▶ AIM OF THE TASK: Each record should be written out exactly as it stands.

Stored data entries:
....

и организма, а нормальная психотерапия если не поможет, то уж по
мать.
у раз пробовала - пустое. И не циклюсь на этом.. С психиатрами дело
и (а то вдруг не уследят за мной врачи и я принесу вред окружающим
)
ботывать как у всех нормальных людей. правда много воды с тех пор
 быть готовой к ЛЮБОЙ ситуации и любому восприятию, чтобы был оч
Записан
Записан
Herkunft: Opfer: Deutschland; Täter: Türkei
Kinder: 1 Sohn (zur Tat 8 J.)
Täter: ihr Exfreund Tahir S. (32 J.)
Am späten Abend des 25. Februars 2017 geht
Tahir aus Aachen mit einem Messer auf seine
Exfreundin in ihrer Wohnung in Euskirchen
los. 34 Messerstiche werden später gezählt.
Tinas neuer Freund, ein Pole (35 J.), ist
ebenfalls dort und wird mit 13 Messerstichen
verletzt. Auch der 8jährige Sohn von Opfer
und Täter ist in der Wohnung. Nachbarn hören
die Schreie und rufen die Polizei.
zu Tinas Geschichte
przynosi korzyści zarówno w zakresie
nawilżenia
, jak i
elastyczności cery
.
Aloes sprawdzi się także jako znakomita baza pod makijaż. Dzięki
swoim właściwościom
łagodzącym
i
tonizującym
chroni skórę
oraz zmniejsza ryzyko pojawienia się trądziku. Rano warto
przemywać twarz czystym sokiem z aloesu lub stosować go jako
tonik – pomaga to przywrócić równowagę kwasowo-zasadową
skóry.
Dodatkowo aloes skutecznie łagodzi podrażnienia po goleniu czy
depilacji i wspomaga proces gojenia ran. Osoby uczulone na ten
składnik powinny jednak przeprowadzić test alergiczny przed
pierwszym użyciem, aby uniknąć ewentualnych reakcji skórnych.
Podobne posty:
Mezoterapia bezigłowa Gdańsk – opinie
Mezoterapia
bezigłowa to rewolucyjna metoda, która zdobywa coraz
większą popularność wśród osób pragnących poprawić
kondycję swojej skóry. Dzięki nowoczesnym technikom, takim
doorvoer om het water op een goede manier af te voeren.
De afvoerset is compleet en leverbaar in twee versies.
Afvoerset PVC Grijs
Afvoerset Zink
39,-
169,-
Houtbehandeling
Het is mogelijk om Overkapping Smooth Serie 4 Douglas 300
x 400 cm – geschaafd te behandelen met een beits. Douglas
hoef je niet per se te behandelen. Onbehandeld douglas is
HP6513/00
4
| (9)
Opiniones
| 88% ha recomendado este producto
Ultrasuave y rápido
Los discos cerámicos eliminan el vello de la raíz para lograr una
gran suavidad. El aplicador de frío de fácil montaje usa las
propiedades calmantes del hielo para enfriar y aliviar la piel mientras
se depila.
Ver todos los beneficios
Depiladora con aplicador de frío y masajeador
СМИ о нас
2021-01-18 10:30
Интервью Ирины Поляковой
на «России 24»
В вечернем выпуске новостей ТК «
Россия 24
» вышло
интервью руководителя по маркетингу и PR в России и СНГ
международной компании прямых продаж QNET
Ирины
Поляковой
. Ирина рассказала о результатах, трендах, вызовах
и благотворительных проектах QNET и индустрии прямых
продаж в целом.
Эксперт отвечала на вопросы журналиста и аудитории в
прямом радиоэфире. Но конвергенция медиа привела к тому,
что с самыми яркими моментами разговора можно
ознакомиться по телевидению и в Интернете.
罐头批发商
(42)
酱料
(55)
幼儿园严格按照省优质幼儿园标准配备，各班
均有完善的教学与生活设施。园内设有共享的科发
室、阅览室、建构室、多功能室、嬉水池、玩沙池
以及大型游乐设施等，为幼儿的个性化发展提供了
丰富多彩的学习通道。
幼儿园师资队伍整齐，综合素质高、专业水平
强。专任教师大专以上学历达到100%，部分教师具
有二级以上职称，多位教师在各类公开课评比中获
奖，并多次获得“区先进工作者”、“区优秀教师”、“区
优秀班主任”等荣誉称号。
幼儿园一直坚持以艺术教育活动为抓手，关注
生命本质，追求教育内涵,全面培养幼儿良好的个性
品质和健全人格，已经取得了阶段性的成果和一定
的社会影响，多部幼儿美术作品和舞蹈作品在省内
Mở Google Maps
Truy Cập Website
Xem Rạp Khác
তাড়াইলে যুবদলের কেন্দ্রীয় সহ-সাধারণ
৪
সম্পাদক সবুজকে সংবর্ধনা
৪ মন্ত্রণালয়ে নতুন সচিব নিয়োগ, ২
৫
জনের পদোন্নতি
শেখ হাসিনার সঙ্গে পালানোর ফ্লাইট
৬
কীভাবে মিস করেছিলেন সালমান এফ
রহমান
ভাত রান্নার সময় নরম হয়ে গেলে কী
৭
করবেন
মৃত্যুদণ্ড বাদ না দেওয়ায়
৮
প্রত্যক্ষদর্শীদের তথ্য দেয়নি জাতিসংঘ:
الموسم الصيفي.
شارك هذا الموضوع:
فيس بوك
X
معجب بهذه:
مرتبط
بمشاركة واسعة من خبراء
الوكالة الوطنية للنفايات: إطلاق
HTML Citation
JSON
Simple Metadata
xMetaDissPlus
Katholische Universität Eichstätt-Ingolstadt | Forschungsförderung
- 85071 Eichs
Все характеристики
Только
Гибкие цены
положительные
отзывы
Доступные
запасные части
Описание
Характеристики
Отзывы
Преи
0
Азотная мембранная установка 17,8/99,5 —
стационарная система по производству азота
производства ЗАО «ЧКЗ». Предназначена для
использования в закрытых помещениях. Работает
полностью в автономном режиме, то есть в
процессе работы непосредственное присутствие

....

▶ COMPLETED TASK:
и организма, а нормальная психотерапия если не поможет, то уж по
мать.
у раз пробовала - пустое. И не циклюсь на этом.. С психиатрами дело
и (а то вдруг не уследят за мной врачи и я принесу вред окружающим
)
ботывать как у всех нормальных людей. правда много воды с тех пор
 быть готовой к ЛЮБОЙ ситуации и любому восприятию, чтобы был оч
Записан
Записан
Herkunft: Opfer: Deutschland; Täter: Türkei
Kinder: 1 Sohn (zur Tat 8 J.)
Täter: ihr Exfreund Tahir S. (32 J.)
Am späten Abend des 25. Februars 2017 geht
Tahir aus Aachen mit einem Messer auf seine
Exfreundin in ihrer Wohnung in Euskirchen
los. 34 Messerstiche werden später gezählt.
Tinas neuer Freund, ein Pole (35 J.), ist
ebenfalls dort und wird mit 13 Messerstichen
verletzt. Auch der 8jährige Sohn von Opfer
und Täter ist in der Wohnung. Nachbarn hören
die Schreie und rufen die Polizei.
zu Tinas Geschichte
przynosi korzyści zarówno w zakresie
nawilżenia
, jak i
elastyczności cery
.
Aloes sprawdzi się także jako znakomita baza pod makijaż. Dzięki
swoim właściwościom
łagodzącym
i
tonizującym
chroni skórę
oraz zmniejsza ryzyko pojawienia się trądziku. Rano warto
przemywać twarz czystym sokiem z aloesu lub stosować go jako
tonik – pomaga to przywrócić równowagę kwasowo-zasadową
skóry.
Dodatkowo aloes skutecznie łagodzi podrażnienia po goleniu czy
depilacji i wspomaga proces gojenia ran. Osoby uczulone na ten
składnik powinny jednak przeprowadzić test alergiczny przed
pierwszym użyciem, aby uniknąć ewentualnych reakcji skórnych.
Podobne posty:
Mezoterapia bezigłowa Gdańsk – opinie
Mezoterapia
bezigłowa to rewolucyjna metoda, która zdobywa coraz
większą popularność wśród osób pragnących poprawić
kondycję swojej skóry. Dzięki nowoczesnym technikom, takim
doorvoer om het water op een goede manier af te voeren.
De afvoerset is compleet en leverbaar in twee versies.
Afvoerset PVC Grijs
Afvoerset Zink
39,-
169,-
Houtbehandeling
Het is mogelijk om Overkapping Smooth Serie 4 Douglas 300
x 400 cm – geschaafd te behandelen met een beits. Douglas
hoef je niet per se te behandelen. Onbehandeld douglas is
HP6513/00
4
| (9)
Opiniones
| 88% ha recomendado este producto
Ultrasuave y rápido
Los discos cerámicos eliminan el vello de la raíz para lograr una
gran suavidad. El aplicador de frío de fácil montaje usa las
propiedades calmantes del hielo para enfriar y aliviar la piel mientras
se depila.
Ver todos los beneficios
Depiladora con aplicador de frío y masajeador
СМИ о нас
2021-01-18 10:30
Интервью Ирины Поляковой
на «России 24»
В вечернем выпуске новостей ТК «
Россия 24
» вышло
интервью руководителя по маркетингу и PR в России и СНГ
международной компании прямых продаж QNET
Ирины
Поляковой
. Ирина рассказала о результатах, трендах, вызовах
и благотворительных проектах QNET и индустрии прямых
продаж в целом.
Эксперт отвечала на вопросы журналиста и аудитории в
прямом радиоэфире. Но конвергенция медиа привела к тому,
что с самыми яркими моментами разговора можно
ознакомиться по телевидению и в Интернете.
罐头批发商
(42)
酱料
(55)
幼儿园严格按照省优质幼儿园标准配备，各班
均有完善的教学与生活设施。园内设有共享的科发
室、阅览室、建构室、多功能室、嬉水池、玩沙池
以及大型游乐设施等，为幼儿的个性化发展提供了
丰富多彩的学习通道。
幼儿园师资队伍整齐，综合素质高、专业水平
强。专任教师大专以上学历达到100%，部分教师具
有二级以上职称，多位教师在各类公开课评比中获
奖，并多次获得“区先进工作者”、“区优秀教师”、“区
优秀班主任”等荣誉称号。
幼儿园一直坚持以艺术教育活动为抓手，关注
生命本质，追求教育内涵,全面培养幼儿良好的个性
品质和健全人格，已经取得了阶段性的成果和一定
的社会影响，多部幼儿美术作品和舞蹈作品在省内
Mở Google Maps
Truy Cập Website
Xem Rạp Khác
তাড়াইলে যুবদলের কেন্দ্রীয় সহ-সাধারণ
৪
সম্পাদক সবুজকে সংবর্ধনা
৪ মন্ত্রণালয়ে নতুন সচিব নিয়োগ, ২
৫
জনের পদোন্নতি
শেখ হাসিনার সঙ্গে পালানোর ফ্লাইট
৬
কীভাবে মিস করেছিলেন সালমান এফ
রহমান
ভাত রান্নার সময় নরম হয়ে গেলে কী
৭
করবেন
মৃত্যুদণ্ড বাদ না দেওয়ায়
৮
প্রত্যক্ষদর্শীদের তথ্য দেয়নি জাতিসংঘ:
الموسم الصيفي.
شارك هذا الموضوع:
فيس بوك
X
معجب بهذه:
مرتبط
بمشاركة واسعة من خبراء
الوكالة الوطنية للنفايات: إطلاق
HTML Citation
JSON
Simple Metadata
xMetaDissPlus
Katholische Universität Eichstätt-Ingolstadt | Forschungsförderung
- 85071 Eichs
Все характеристики
Только
Гибкие цены
положительные
отзывы
Доступные
запасные части
Описание
Характеристики
Отзывы
Преи
0
Азотная мембранная установка 17,8/99,5 —
стационарная система по производству азота
производства ЗАО «ЧКЗ». Предназначена для
использования в закрытых помещениях. Работает
полностью в автономном режиме, то есть в
процессе работы непосредственное присутствие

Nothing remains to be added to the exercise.